By JOEL BRADY
Teaching a compressed course, like a six-week summer course, provides unique educational opportunities for students and instructors.
Students can study a topic in an extremely focused way. Long meeting times can provide time for varied activities, with less time lost for warm-up and wrap-up. And the condensed format can foster greater student rapport and “learning community.” Of course, students appreciate the ability to move through their program more rapidly or to remediate without lengthening time to degree.
Compressed classes also provide significant challenges. It can be difficult to build in time for reflection/processing. Getting students to complete as much as twice as much reading in the same amount of time is not easy.
And what about those long classes? Yes, you can do more, but how will you fill that time and maintain students’ attention? Will you simply lecture for three straight hours? (Hint: you shouldn’t!) How can you maximize the opportunities that a six-week class presents while meeting the challenges?
At Pitt, Summer 6-Week-1 runs mid-May to late-June, while Summer 6-Week-2 runs late-June to early-August. Four-week and 12-week sessions also run during the summer. Classes are generally longer (commonly 2 hours and 50 minutes) and may meet twice or even three times per week. Often, the classes carry smaller enrollments.
What kind of students take these courses? They may be particularly motivated or, alternatively, remedial students. They can be traditional Pitt students, familiar with the Pitt system, or undergrads from Pitt’s regional campuses, community colleges or other institutions. You may have non-traditional, “Third-Age” or high school students. This may be their first compressed class, and they may be taking more than one accelerated class at a time.
Prior to the semester, take steps to increase your likelihood for success. Identify your goals for yourself — what skills do you want to hone and add to your portfolio? How much work can you responsibly handle? Plan your assignments accordingly. Allot time to work on your course and measure your success by doing the best you can do within the reasonable time frame you have allotted.
Provide your syllabus and readings to your students as soon as possible. Let them know upfront the implications of the intense workload. If attendance will be important, consider making it mandatory. Missing one class may be like missing two, three or even four classes during the fall or spring semesters. On the first day of class, administer a pre-assessment: Why are they taking the class? What are their goals? Plan to teach the whole class session that first day as a model of how classes will be run.
Instructors of six-week courses often ask, “How will I cover the material from my 14-week class in only six weeks?” While coverage of content is important, we suggest starting instead with learning objectives.
What skills do you wish them to acquire and leave the class with? This question is related to, but distinct from the question of content, and can help you address questions like how much reading to assign.
If your goal, for example, is for your students to be able to conduct a deep-level analysis in a particular area, you might reduce the amount of survey/background/contextual reading you assign. Class schedule also can determine reading loads: more reading in between your Wednesday and ensuing Monday class than in between your Monday and subsequent Wednesday class. If you really want students to do the readings, design class to depend upon their completion.
Use multiple, frequent opportunities for reflection/assessment.

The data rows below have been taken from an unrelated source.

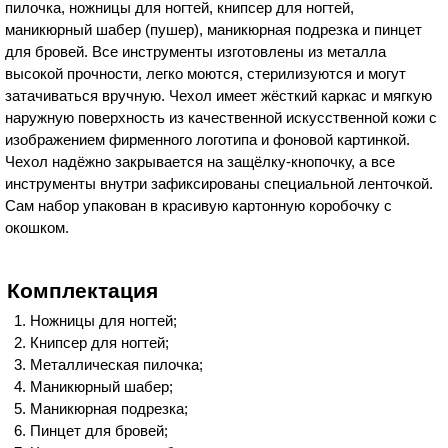
пилочка, ножницы для ногтей, книпсер для ногтей,
маникюрный шабер (пушер), маникюрная подрезка и пинцет
для бровей. Все инструменты изготовлены из металла
высокой прочности, легко моются, стерилизуются и могут
затачиваться вручную. Чехол имеет жёсткий каркас и мягкую
наружную поверхность из качественной искусственной кожи с
изображением фирменного логотипа и фоновой картинкой.
Чехол надёжно закрывается на защёлку-кнопочку, а все
инструменты внутри зафиксированы специальной ленточкой.
Сам набор упакован в красивую картонную коробочку с
окошком.
Комплектация
Ножницы для ногтей;
Книпсер для ногтей;
Металлическая пилочка;
Маникюрный шабер;
Маникюрная подрезка;
Пинцет для бровей;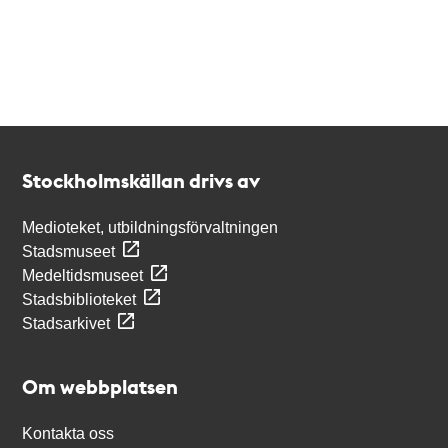
Kontakt
Stockholmskällan
Stockholmskällan drivs av
Medioteket, utbildningsförvaltningen
Stadsmuseet
Medeltidsmuseet
Stadsbiblioteket
Stadsarkivet
Om webbplatsen
Kontakta oss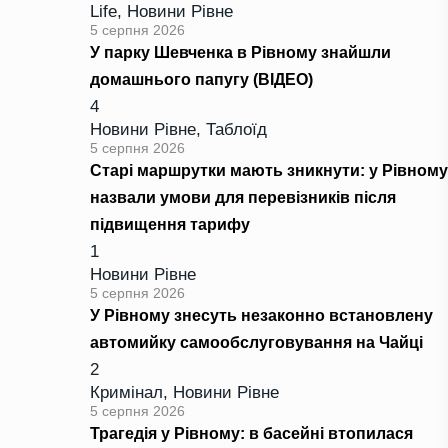
Life
,
Новини Рівне
5 серпня 2026
У парку Шевченка в Рівному знайшли
домашнього папугу (ВІДЕО)
4
Новини Рівне
,
Таблоїд
5 серпня 2026
Старі маршрутки мають зникнути: у Рівному
назвали умови для перевізників після
підвищення тарифу
1
Новини Рівне
5 серпня 2026
У Рівному знесуть незаконно встановлену
автомийку самообслуговування на Чайці
2
Кримінал
,
Новини Рівне
5 серпня 2026
Трагедія у Рівному: в басейні втопилася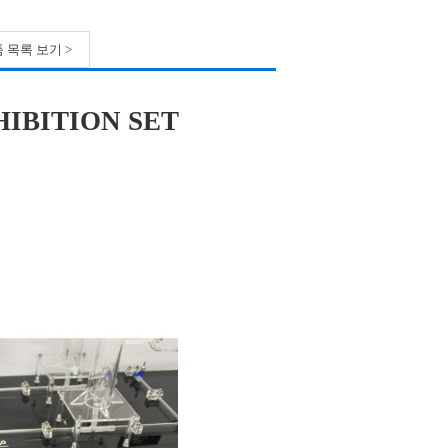
 목록 보기 >
BITION SET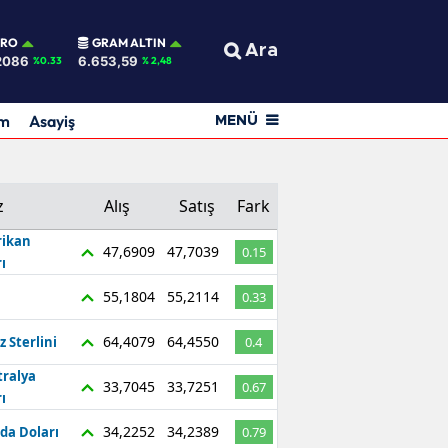
URO
GRAM ALTIN
Ara
2086
6.653,59
%0.33
% 2,48
am
Asayiş
MENÜ
z
Alış
Satış
Fark
ikan
47,6909
47,7039
0.15
ı
55,1804
55,2114
0.33
64,4079
64,4550
z Sterlini
0.4
tralya
33,7045
33,7251
0.67
ı
34,2252
34,2389
da Doları
0.79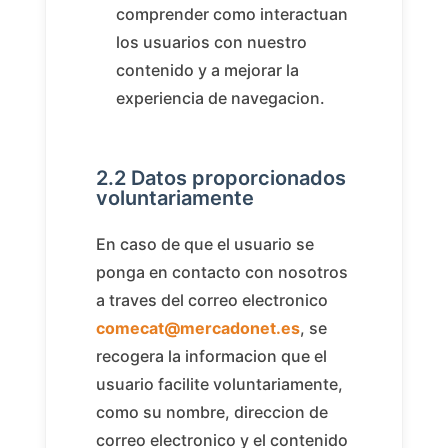
comprender como interactuan
los usuarios con nuestro
contenido y a mejorar la
experiencia de navegacion.
2.2 Datos proporcionados
voluntariamente
En caso de que el usuario se
ponga en contacto con nosotros
a traves del correo electronico
comecat@mercadonet.es
, se
recogera la informacion que el
usuario facilite voluntariamente,
como su nombre, direccion de
correo electronico y el contenido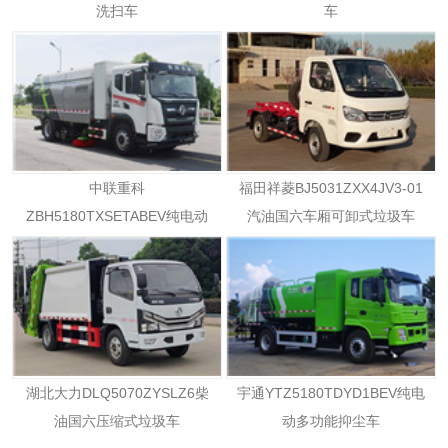
洗扫车
车
中联重科
福田祥菱BJ5031ZXX4JV3-01
ZBH5180TXSETABEV纯电动
汽油国六车厢可卸式垃圾车
洗扫车
湖北大力DLQ5070ZYSLZ6柴
宇通YTZ5180TDYD1BEV纯电
油国六压缩式垃圾车
动多功能抑尘车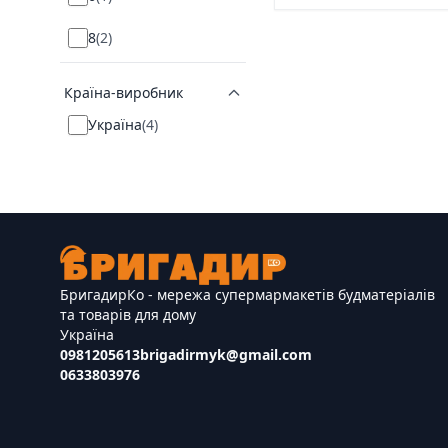
8
(
2
)
Країна-виробник
Україна
(
4
)
БригадирКо - мережа супермармакетів будматеріалів
та товарів для дому
Україна
0981205613
brigadirmyk@gmail.com
0633803976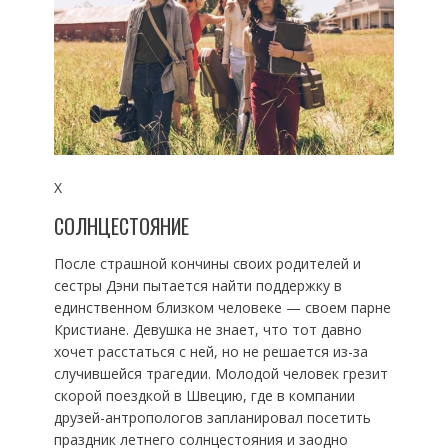
X
СОЛНЦЕСТОЯНИЕ
После страшной кончины своих родителей и
сестры Дэни пытается найти поддержку в
единственном близком человеке — своем парне
Кристиане. Девушка не знает, что тот давно
хочет расстаться с ней, но не решается из-за
случившейся трагедии. Молодой человек грезит
скорой поездкой в Швецию, где в компании
друзей-антропологов запланировал посетить
праздник летнего солнцестояния и заодно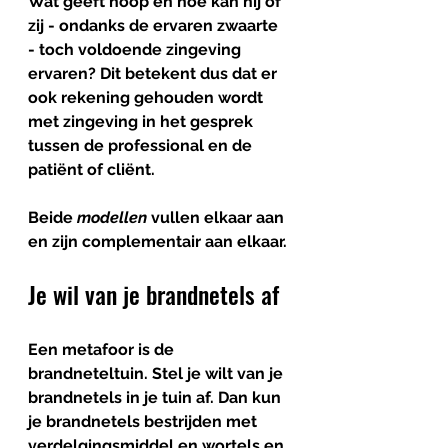
Wat geeft hoop en hoe kan hij of 
zij - ondanks de ervaren zwaarte 
- toch voldoende zingeving 
ervaren? Dit betekent dus dat er 
ook rekening gehouden wordt 
met zingeving in het gesprek 
tussen de professional en de 
patiënt of cliënt. 
Beide 
modellen
 vullen elkaar aan 
en zijn complementair aan elkaar.
Je wil van je brandnetels af
Een metafoor is de 
brandneteltuin. Stel je wilt van je 
brandnetels in je tuin af. Dan kun 
je brandnetels bestrijden met 
verdelgingsmiddel en wortels en 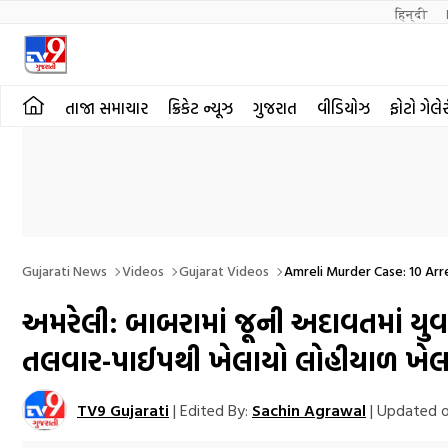
हिन्दी 
તાજા સમાચાર
ક્રિકેટ ન્યૂઝ
ગુજરાત
વીડિયોઝ
ફોટો ગેલે
Gujarati News
Videos
Gujarat Videos
Amreli Murder Case: 10 Arr
અમરેલી: બાબરામાં જૂની અદાવતમાં યુવ
તલવાર-પાઈપથી ખેલાયો લોહીયાળ ખેલ
TV9 Gujarati
|
Edited By:
Sachin Agrawal
|
Updated o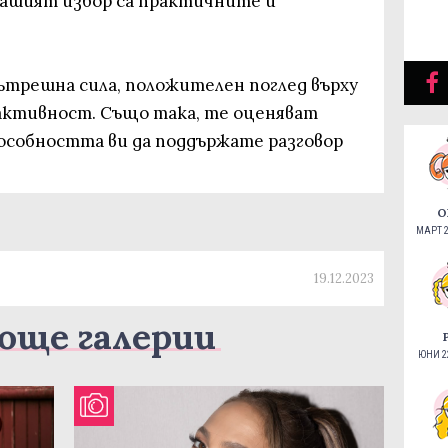
вашият избор са практичните и
ътрешна сила, положителен поглед върху
активност. Също така, те оценяват
особността ви да поддържате разговор
О
МАРТ 2
19.12.2023
още галерии
ЮНИ 22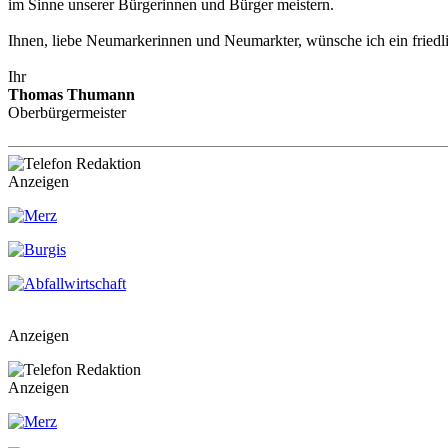
im Sinne unserer Bürgerinnen und Bürger meistern.
Ihnen, liebe Neumarkerinnen und Neumarkter, wünsche ich ein friedli
Ihr
Thomas Thumann
Oberbürgermeister
Anzeigen
Anzeigen
Anzeigen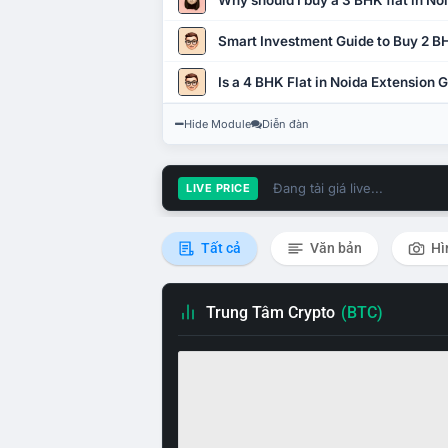
Why should I buy a 3 BHK flat in No
Smart Investment Guide to Buy 2 BH
Is a 4 BHK Flat in Noida Extension
Hide Module
Diễn đàn
Đang tải giá live...
LIVE PRICE
Tất cả
Văn bản
Hì
Trung Tâm Crypto
(BTC)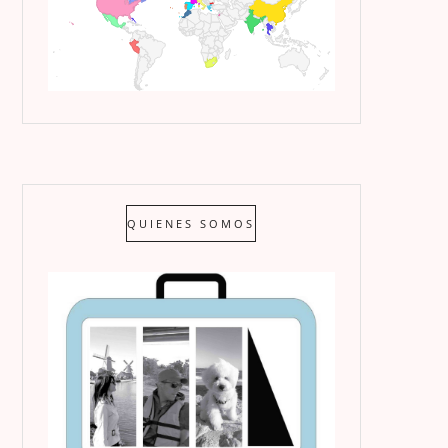
QUIENES SOMOS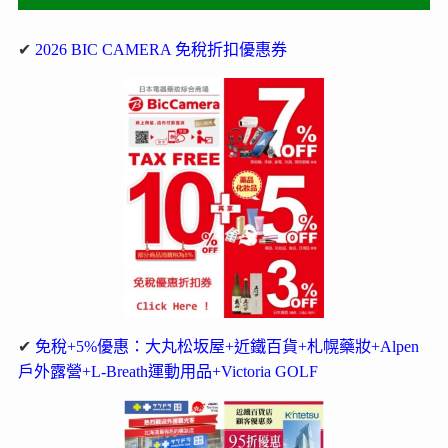
✔
2026 BIC CAMERA 免稅折扣優惠券
✔
免稅+5%優惠：大丸松坂屋+近鐵百貨+札幌藥妝+Alpen
戶外露營+L-Breath運動用品+Victoria GOLF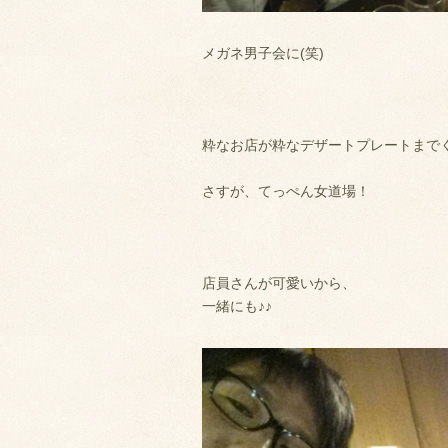
メガネ男子会に(笑)
粋なお店が粋なデザートプレートまで
さすが、てっぺん女道場！
店員さんが可愛いから、
一緒にも♪♪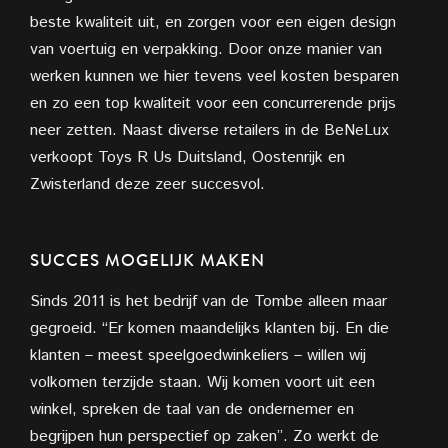
beste kwaliteit uit, en zorgen voor een eigen design
van voertuig en verpakking. Door onze manier van
werken kunnen we hier tevens veel kosten besparen
en zo een top kwaliteit voor een concurrerende prijs
neer zetten. Naast diverse retailers in de BeNeLux
verkoopt Toys R Us Duitsland, Oostenrijk en
Zwisterland deze zeer succesvol.
SUCCES MOGELIJK MAKEN
Sinds 2011 is het bedrijf van de Tombe alleen maar
gegroeid. “Er komen maandelijks klanten bij. En die
klanten – meest speelgoedwinkeliers – willen wij
volkomen terzijde staan. Wij komen voort uit een
winkel, spreken de taal van de ondernemer en
begrijpen hun perspectief op zaken”. Zo werkt de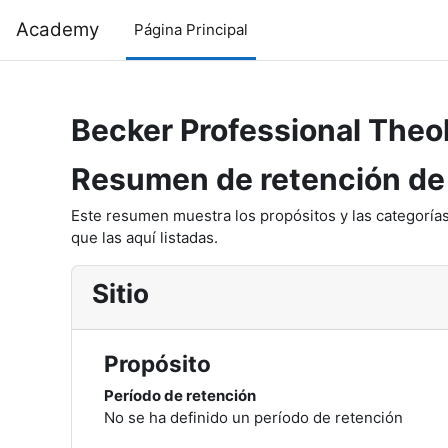
Saltar al contenido principal
Academy
Página Principal
Becker Professional The
Resumen de retención de
Este resumen muestra los propósitos y las categorías
que las aquí listadas.
Sitio
Propósito
Período de retención
No se ha definido un período de retención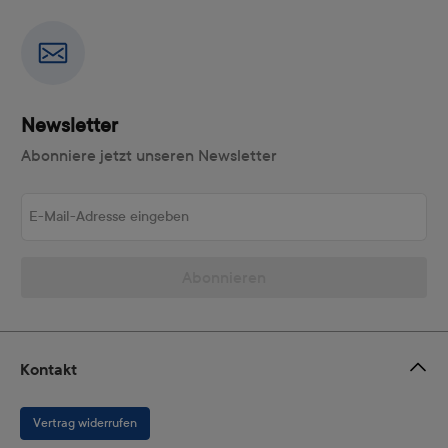
Newsletter
Abonniere jetzt unseren Newsletter
E-Mail-Adresse eingeben
Abonnieren
Kontakt
Vertrag widerrufen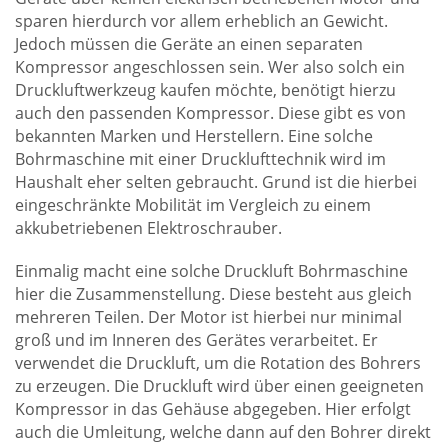
sparen hierdurch vor allem erheblich an Gewicht.
Jedoch müssen die Geräte an einen separaten
Kompressor angeschlossen sein. Wer also solch ein
Druckluftwerkzeug kaufen möchte, benötigt hierzu
auch den passenden Kompressor. Diese gibt es von
bekannten Marken und Herstellern. Eine solche
Bohrmaschine mit einer Drucklufttechnik wird im
Haushalt eher selten gebraucht. Grund ist die hierbei
eingeschränkte Mobilität im Vergleich zu einem
akkubetriebenen Elektroschrauber.
Einmalig macht eine solche Druckluft Bohrmaschine
hier die Zusammenstellung. Diese besteht aus gleich
mehreren Teilen. Der Motor ist hierbei nur minimal
groß und im Inneren des Gerätes verarbeitet. Er
verwendet die Druckluft, um die Rotation des Bohrers
zu erzeugen. Die Druckluft wird über einen geeigneten
Kompressor in das Gehäuse abgegeben. Hier erfolgt
auch die Umleitung, welche dann auf den Bohrer direkt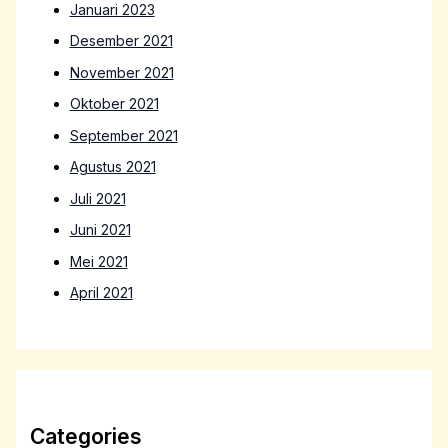
Januari 2023
Desember 2021
November 2021
Oktober 2021
September 2021
Agustus 2021
Juli 2021
Juni 2021
Mei 2021
April 2021
Categories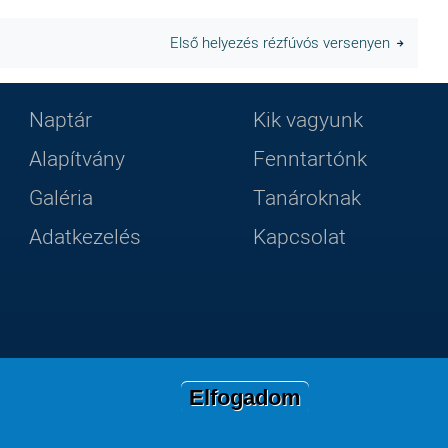
Első helyezés rézfúvós versenyen
Naptár
Kik vagyunk
Lábléc
Footer
Alapítvány
Fenntartónk
Galéria
Tanároknak
2
menu
Adatkezelés
Kapcsolat
Elfogadom
llégium, 2019-2026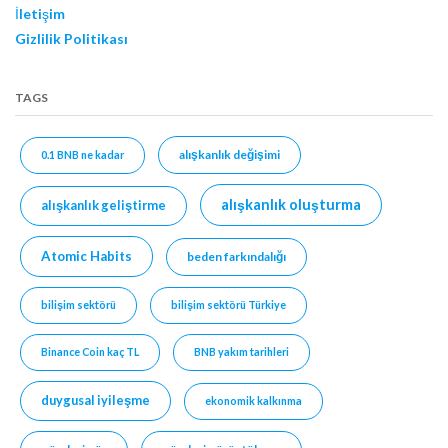
İletişim
Gizlilik Politikası
TAGS
alışkanlık değişimi
0.1 BNB ne kadar
alışkanlık oluşturma
alışkanlık geliştirme
Atomic Habits
beden farkındalığı
bilişim sektörü
bilişim sektörü Türkiye
Binance Coin kaç TL
BNB yakım tarihleri
duygusal iyileşme
ekonomik kalkınma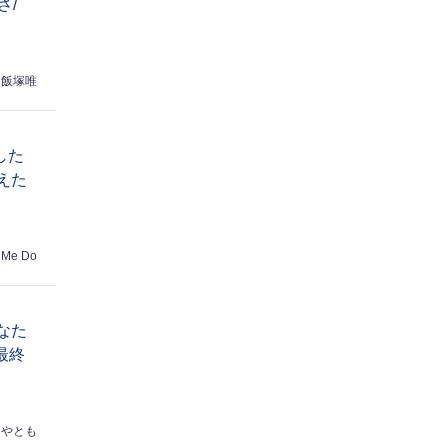
さ/
飯塚唯
した
えた
 Me Do
なた
最終
はやとも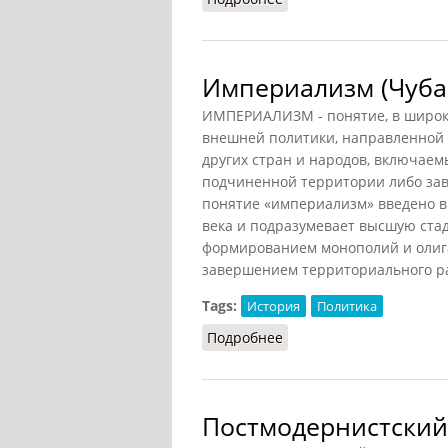
Империализм (Чубар
ИМПЕРИАЛИЗМ - понятие, в широк
внешней политики, направленной 
других стран и народов, включаемы
подчиненной территории либо зав
понятие «империализм» введено в 
века и подразумевает высшую ста
формированием монополий и олига
завершением территориального р
Tags:
История
Политика
Подробнее
о Империализм (Чубарь
Постмодернистски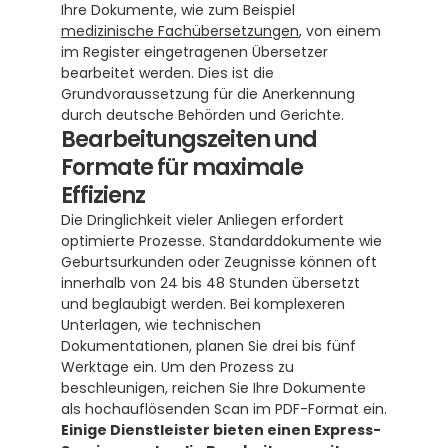
Ihre Dokumente, wie zum Beispiel 
medizinische Fachübersetzungen
, von einem 
im Register eingetragenen Übersetzer 
bearbeitet werden. Dies ist die 
Grundvoraussetzung für die Anerkennung 
durch deutsche Behörden und Gerichte.
Bearbeitungszeiten und 
Formate für maximale 
Effizienz
Die Dringlichkeit vieler Anliegen erfordert 
optimierte Prozesse. Standarddokumente wie 
Geburtsurkunden oder Zeugnisse können oft 
innerhalb von 24 bis 48 Stunden übersetzt 
und beglaubigt werden. Bei komplexeren 
Unterlagen, wie technischen 
Dokumentationen, planen Sie drei bis fünf 
Werktage ein. Um den Prozess zu 
beschleunigen, reichen Sie Ihre Dokumente 
als hochauflösenden Scan im PDF-Format ein. 
Einige Dienstleister bieten einen Express-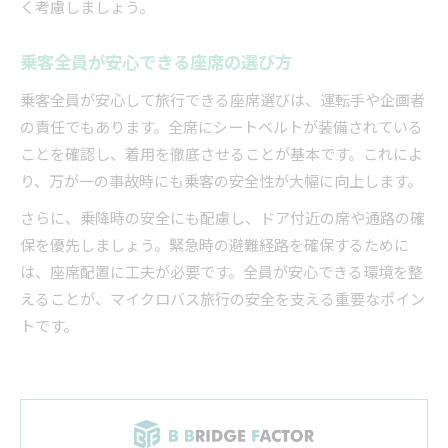
く考慮しましょう。
乗客全員が安心できる座席の選び方
乗客全員が安心して旅行できる座席選びは、運転手や企画者
の責任でもあります。全席にシートベルトが装備されている
ことを確認し、着用を徹底させることが基本です。これによ
り、万が一の事故時にも乗客の安全性が大幅に向上します。
さらに、乗降時の安全にも配慮し、ドア付近の席や通路の確
保を優先しましょう。緊急時の避難経路を確保するために
は、座席配置に工夫が必要です。全員が安心できる環境を整
えることが、マイクロバス旅行の安全を支える重要なポイン
トです。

Administer a quiz or individual writing assignment as early as the second class. Notify students immediately of early missed assignments and remind them of the additional challenge of falling behind in an accelerated class. Provide timely feedback, ideally before the next class/next assignment. Provide clear rubrics. Administer a mid-term survey during week three.
During those long class sessions, let learning objectives structure your lesson plans and lecture notes. You have already identified your broad, course level learning objectives — now break these into component skills. What do you want your students to be able to do by the end of an individual class session?
Start each class with a guided review, drawing upon the learning objectives from the previous class session, and conclude class with an informal assessment like a brief writing activity. Vary your learning activities. Think in 7- to 10-minute chunks, and change your teaching mode, which can mean something as simple as pausing from lecture to ask a targeted question, or something more involved like an individual writing or small group activity.
As the semester progresses, keep a teaching journal: what worked and what didn’t? Talk to other people — in your department, at the Teaching Center — to get feedback. And when you hit those really trying times, remember, it’s only for six weeks!
Joel Brady is program coordinator and consultant at the Center for Teaching and Learning and part-time instructor in Religious Studies and Slavic Languages & Literatures.